For years, sensible economists had been warning that the euro’s one-size-fits-all interest rates and monetary policy would trigger uncontrollable bubbles in high-growth countries, such as Ireland, while depressing activity in weaker economies, such as Germany. For years, these warnings were not heeded, neither by politicians desperate to construct a political Europe, nor, regrettably, by the big financial institutions. Many banks and economists chose to toe the party line, in some cases to placate Europe’s political establishment and in other cases because they were fooled into believing that the single currency afforded smaller countries a free lunch of lower interest rates and stable currencies.

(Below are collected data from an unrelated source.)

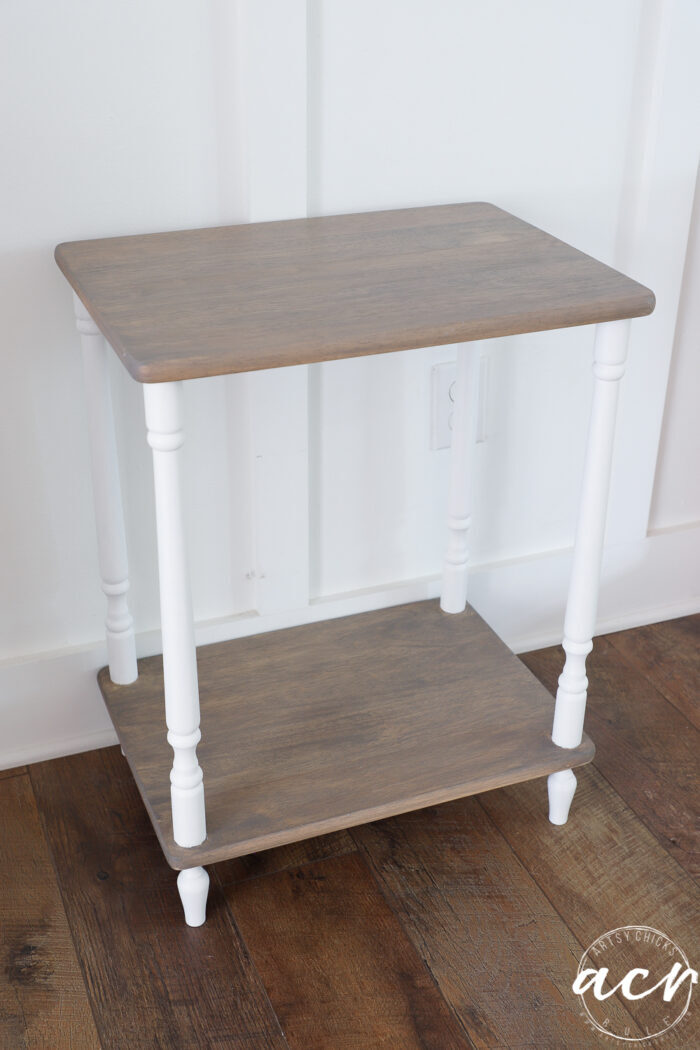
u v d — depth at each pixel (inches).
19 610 63.7
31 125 52.7
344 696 63.3
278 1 53.0
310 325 45.6
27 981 53.9
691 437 76.3
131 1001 52.9
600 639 78.2
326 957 55.2
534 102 61.4
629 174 65.4
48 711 66.1
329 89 57.1
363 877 59.7
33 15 50.6
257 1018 52.3
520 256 53.4
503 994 53.4
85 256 53.2
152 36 52.8
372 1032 51.7
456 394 63.7
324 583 70.3
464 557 68.8
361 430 66.0
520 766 58.3
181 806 52.4
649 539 77.5
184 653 49.2
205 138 55.9
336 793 56.6
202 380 60.4
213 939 56.1
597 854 61.1
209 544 65.7
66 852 60.7
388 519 69.8
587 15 60.0
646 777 66.3
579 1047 51.0
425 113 59.5
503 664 65.8
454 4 57.3
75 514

Ireland would have needed very high interest rates during the bubble years; instead, Frankfurt gave it ultra-cheap money. Even in January 2006, when many of the more idiotic lending decisions taken by Irish banks were being planned, the European Central Bank’s main interest rate was just 2.25 per cent. This probably made sense for Germany and maybe even for France. But it was an absurdly low rate for Ireland, which could have done with rates of eight per cent or even nine per cent. Inflation in the Emerald Isle hit 4.2 per cent in August, way too high; for 2006 as a whole, Ireland’s GDP surged by 6.0 per cent and its gross national product by 7.4 per cent. In other words, at the height of a property, economic and mortgage boom, Ireland was enjoying negative interest rates after adjusting for inflation. Companies and consumers were being paid to borrow; projects that would never have been worthwhile were the authorities pricing money properly were being signed off left, right and centre. The whole country was drunk on cheap credit, courtesy of the euro; the commercial banks, as ever, were acting as the highly paid transmission mechanism linking central bank to consumers. Everybody believed that Ireland’s excellent tax and microeconomic reforms – including the 12.5 per cent corporation tax rate – caused the boom. Of course, they did account for a large chunk of the growth and played the key role in transforming Ireland from backwater to global hub – but the remainder of the “growth” was mere froth caused by excessively low interest rates.

Ireland’s membership of the euro was thus the single most important reason for yesterday eye-wateringly large bailout of the Irish banks, which will take the budget deficit to 32 per cent of GDP and its gross government debt to 96 per cent of GDP. The tragedy is that nobody is pointing this out: the political establishment is too closely implicated and may yet need to draw on a European bailout fund.

Imagine what would have happened had Britain also embraced the single currency: our interest rates – which were substantially higher than the Eurozone’s, albeit still too low – would have stoked our own bubble to an even greater extent than anything managed by the Bank of England. The UK property bubble would have been even larger and its implosion even more devastating. We don’t realise it – but Britain’s bust of 2008-09 could easily have been much, much nastier.